EXERCISE DIRECTIONS> Copy out all of the data below line by line, keeping every character and line break unchanged.

*** RECORDS SUPPLIED ***

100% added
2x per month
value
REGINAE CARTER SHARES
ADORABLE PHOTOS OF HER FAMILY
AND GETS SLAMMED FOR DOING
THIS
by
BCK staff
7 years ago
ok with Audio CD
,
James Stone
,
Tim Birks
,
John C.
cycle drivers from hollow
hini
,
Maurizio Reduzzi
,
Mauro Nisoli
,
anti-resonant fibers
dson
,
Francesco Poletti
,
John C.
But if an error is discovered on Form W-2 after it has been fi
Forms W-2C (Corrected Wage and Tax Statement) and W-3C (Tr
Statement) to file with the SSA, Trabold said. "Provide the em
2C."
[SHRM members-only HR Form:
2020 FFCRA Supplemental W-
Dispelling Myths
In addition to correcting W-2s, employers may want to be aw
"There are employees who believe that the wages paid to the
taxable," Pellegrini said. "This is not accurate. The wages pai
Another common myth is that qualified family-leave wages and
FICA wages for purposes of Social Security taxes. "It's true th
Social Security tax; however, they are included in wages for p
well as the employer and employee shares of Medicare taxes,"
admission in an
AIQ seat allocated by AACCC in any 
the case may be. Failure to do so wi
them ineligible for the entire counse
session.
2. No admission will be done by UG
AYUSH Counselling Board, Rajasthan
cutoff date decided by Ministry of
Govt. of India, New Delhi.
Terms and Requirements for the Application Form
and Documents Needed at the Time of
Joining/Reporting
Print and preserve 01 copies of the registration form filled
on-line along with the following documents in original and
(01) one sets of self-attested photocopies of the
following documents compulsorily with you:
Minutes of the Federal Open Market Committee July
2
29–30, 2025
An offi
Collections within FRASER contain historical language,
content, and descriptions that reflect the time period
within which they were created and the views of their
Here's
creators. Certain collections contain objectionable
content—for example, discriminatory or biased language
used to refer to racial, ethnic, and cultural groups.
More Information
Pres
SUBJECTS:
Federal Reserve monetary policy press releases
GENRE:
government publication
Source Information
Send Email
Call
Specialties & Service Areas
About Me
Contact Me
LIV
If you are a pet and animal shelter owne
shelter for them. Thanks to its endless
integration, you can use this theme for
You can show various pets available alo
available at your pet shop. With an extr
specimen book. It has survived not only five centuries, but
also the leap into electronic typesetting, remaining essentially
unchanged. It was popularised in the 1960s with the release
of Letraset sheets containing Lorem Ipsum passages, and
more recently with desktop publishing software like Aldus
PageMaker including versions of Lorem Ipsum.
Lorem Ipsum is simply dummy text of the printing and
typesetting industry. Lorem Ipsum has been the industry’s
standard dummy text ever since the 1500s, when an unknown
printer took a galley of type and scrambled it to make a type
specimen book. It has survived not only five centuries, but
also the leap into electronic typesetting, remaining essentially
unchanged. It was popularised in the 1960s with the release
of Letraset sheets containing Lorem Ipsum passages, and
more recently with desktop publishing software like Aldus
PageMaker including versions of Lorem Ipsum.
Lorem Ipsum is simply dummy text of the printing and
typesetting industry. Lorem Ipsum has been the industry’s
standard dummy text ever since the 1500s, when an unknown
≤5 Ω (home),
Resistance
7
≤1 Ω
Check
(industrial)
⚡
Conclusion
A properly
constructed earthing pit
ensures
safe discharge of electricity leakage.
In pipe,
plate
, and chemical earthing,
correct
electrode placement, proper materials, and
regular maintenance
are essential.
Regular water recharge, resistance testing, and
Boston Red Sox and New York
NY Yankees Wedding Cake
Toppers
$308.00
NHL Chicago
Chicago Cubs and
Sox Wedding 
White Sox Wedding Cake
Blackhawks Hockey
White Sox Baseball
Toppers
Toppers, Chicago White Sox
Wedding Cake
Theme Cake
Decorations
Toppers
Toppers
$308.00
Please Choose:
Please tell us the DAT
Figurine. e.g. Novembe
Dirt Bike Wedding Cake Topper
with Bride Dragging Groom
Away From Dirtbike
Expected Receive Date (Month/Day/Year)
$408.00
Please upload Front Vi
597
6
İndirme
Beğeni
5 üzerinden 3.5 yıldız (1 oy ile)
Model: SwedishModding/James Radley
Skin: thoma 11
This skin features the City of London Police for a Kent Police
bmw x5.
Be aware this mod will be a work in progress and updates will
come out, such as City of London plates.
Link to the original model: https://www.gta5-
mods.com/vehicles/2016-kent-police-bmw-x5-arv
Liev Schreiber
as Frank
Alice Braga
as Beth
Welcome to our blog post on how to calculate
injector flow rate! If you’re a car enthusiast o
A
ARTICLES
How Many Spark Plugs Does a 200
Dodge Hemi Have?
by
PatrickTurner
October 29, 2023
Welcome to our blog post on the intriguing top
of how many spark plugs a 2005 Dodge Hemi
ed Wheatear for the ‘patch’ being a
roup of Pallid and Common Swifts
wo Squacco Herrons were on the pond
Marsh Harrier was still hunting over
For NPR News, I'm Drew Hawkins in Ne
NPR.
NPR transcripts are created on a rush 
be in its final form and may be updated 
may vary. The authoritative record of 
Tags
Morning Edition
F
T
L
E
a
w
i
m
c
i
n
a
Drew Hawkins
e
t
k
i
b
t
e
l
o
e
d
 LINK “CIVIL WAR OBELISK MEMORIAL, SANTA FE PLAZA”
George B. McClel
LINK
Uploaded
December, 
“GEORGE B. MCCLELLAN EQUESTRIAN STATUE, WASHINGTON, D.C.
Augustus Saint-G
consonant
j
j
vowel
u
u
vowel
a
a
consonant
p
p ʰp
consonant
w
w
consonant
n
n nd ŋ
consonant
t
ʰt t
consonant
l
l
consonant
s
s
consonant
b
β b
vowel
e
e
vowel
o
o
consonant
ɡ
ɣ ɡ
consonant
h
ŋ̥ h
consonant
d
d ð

*** End of RECORDS SUPPLIED ***

RESULT FOR THIS TASK>
100% added
2x per month
value
REGINAE CARTER SHARES
ADORABLE PHOTOS OF HER FAMILY
AND GETS SLAMMED FOR DOING
THIS
by
BCK staff
7 years ago
ok with Audio CD
,
James Stone
,
Tim Birks
,
John C.
cycle drivers from hollow
hini
,
Maurizio Reduzzi
,
Mauro Nisoli
,
anti-resonant fibers
dson
,
Francesco Poletti
,
John C.
But if an error is discovered on Form W-2 after it has been fi
Forms W-2C (Corrected Wage and Tax Statement) and W-3C (Tr
Statement) to file with the SSA, Trabold said. "Provide the em
2C."
[SHRM members-only HR Form:
2020 FFCRA Supplemental W-
Dispelling Myths
In addition to correcting W-2s, employers may want to be aw
"There are employees who believe that the wages paid to the
taxable," Pellegrini said. "This is not accurate. The wages pai
Another common myth is that qualified family-leave wages and
FICA wages for purposes of Social Security taxes. "It's true th
Social Security tax; however, they are included in wages for p
well as the employer and employee shares of Medicare taxes,"
admission in an
AIQ seat allocated by AACCC in any 
the case may be. Failure to do so wi
them ineligible for the entire counse
session.
2. No admission will be done by UG
AYUSH Counselling Board, Rajasthan
cutoff date decided by Ministry of
Govt. of India, New Delhi.
Terms and Requirements for the Application Form
and Documents Needed at the Time of
Joining/Reporting
Print and preserve 01 copies of the registration form filled
on-line along with the following documents in original and
(01) one sets of self-attested photocopies of the
following documents compulsorily with you:
Minutes of the Federal Open Market Committee July
2
29–30, 2025
An offi
Collections within FRASER contain historical language,
content, and descriptions that reflect the time period
within which they were created and the views of their
Here's
creators. Certain collections contain objectionable
content—for example, discriminatory or biased language
used to refer to racial, ethnic, and cultural groups.
More Information
Pres
SUBJECTS:
Federal Reserve monetary policy press releases
GENRE:
government publication
Source Information
Send Email
Call
Specialties & Service Areas
About Me
Contact Me
LIV
If you are a pet and animal shelter owne
shelter for them. Thanks to its endless
integration, you can use this theme for
You can show various pets available alo
available at your pet shop. With an extr
specimen book. It has survived not only five centuries, but
also the leap into electronic typesetting, remaining essentially
unchanged. It was popularised in the 1960s with the release
of Letraset sheets containing Lorem Ipsum passages, and
more recently with desktop publishing software like Aldus
PageMaker including versions of Lorem Ipsum.
Lorem Ipsum is simply dummy text of the printing and
typesetting industry. Lorem Ipsum has been the industry’s
standard dummy text ever since the 1500s, when an unknown
printer took a galley of type and scrambled it to make a type
specimen book. It has survived not only five centuries, but
also the leap into electronic typesetting, remaining essentially
unchanged. It was popularised in the 1960s with the release
of Letraset sheets containing Lorem Ipsum passages, and
more recently with desktop publishing software like Aldus
PageMaker including versions of Lorem Ipsum.
Lorem Ipsum is simply dummy text of the printing and
typesetting industry. Lorem Ipsum has been the industry’s
standard dummy text ever since the 1500s, when an unknown
≤5 Ω (home),
Resistance
7
≤1 Ω
Check
(industrial)
⚡
Conclusion
A properly
constructed earthing pit
ensures
safe discharge of electricity leakage.
In pipe,
plate
, and chemical earthing,
correct
electrode placement, proper materials, and
regular maintenance
are essential.
Regular water recharge, resistance testing, and
Boston Red Sox and New York
NY Yankees Wedding Cake
Toppers
$308.00
NHL Chicago
Chicago Cubs and
Sox Wedding 
White Sox Wedding Cake
Blackhawks Hockey
White Sox Baseball
Toppers
Toppers, Chicago White Sox
Wedding Cake
Theme Cake
Decorations
Toppers
Toppers
$308.00
Please Choose:
Please tell us the DAT
Figurine. e.g. Novembe
Dirt Bike Wedding Cake Topper
with Bride Dragging Groom
Away From Dirtbike
Expected Receive Date (Month/Day/Year)
$408.00
Please upload Front Vi
597
6
İndirme
Beğeni
5 üzerinden 3.5 yıldız (1 oy ile)
Model: SwedishModding/James Radley
Skin: thoma 11
This skin features the City of London Police for a Kent Police
bmw x5.
Be aware this mod will be a work in progress and updates will
come out, such as City of London plates.
Link to the original model: https://www.gta5-
mods.com/vehicles/2016-kent-police-bmw-x5-arv
Liev Schreiber
as Frank
Alice Braga
as Beth
Welcome to our blog post on how to calculate
injector flow rate! If you’re a car enthusiast o
A
ARTICLES
How Many Spark Plugs Does a 200
Dodge Hemi Have?
by
PatrickTurner
October 29, 2023
Welcome to our blog post on the intriguing top
of how many spark plugs a 2005 Dodge Hemi
ed Wheatear for the ‘patch’ being a
roup of Pallid and Common Swifts
wo Squacco Herrons were on the pond
Marsh Harrier was still hunting over
For NPR News, I'm Drew Hawkins in Ne
NPR.
NPR transcripts are created on a rush 
be in its final form and may be updated 
may vary. The authoritative record of 
Tags
Morning Edition
F
T
L
E
a
w
i
m
c
i
n
a
Drew Hawkins
e
t
k
i
b
t
e
l
o
e
d
 LINK “CIVIL WAR OBELISK MEMORIAL, SANTA FE PLAZA”
George B. McClel
LINK
Uploaded
December, 
“GEORGE B. MCCLELLAN EQUESTRIAN STATUE, WASHINGTON, D.C.
Augustus Saint-G
consonant
j
j
vowel
u
u
vowel
a
a
consonant
p
p ʰp
consonant
w
w
consonant
n
n nd ŋ
consonant
t
ʰt t
consonant
l
l
consonant
s
s
consonant
b
β b
vowel
e
e
vowel
o
o
consonant
ɡ
ɣ ɡ
consonant
h
ŋ̥ h
consonant
d
d ð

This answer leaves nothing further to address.